What you should do
All that is wanted is an exact copy of the lines below, starting at the one that contains "Entscheider in Industrie, Logistik, Handel" and running to the end.

Available data
====
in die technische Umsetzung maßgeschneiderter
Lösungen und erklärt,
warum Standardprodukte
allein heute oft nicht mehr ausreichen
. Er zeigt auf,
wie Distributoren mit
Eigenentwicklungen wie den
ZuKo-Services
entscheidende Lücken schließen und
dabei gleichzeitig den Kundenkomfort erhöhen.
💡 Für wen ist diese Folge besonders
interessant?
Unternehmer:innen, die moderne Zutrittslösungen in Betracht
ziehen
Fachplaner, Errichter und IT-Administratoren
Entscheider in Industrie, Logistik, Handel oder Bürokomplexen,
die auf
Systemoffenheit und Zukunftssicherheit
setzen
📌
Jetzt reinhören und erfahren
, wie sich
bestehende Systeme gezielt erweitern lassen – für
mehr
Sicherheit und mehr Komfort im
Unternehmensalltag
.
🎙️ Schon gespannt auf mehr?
====
Response area
Entscheider in Industrie, Logistik, Handel oder Bürokomplexen,
die auf
Systemoffenheit und Zukunftssicherheit
setzen
📌
Jetzt reinhören und erfahren
, wie sich
bestehende Systeme gezielt erweitern lassen – für
mehr
Sicherheit und mehr Komfort im
Unternehmensalltag
.
🎙️ Schon gespannt auf mehr?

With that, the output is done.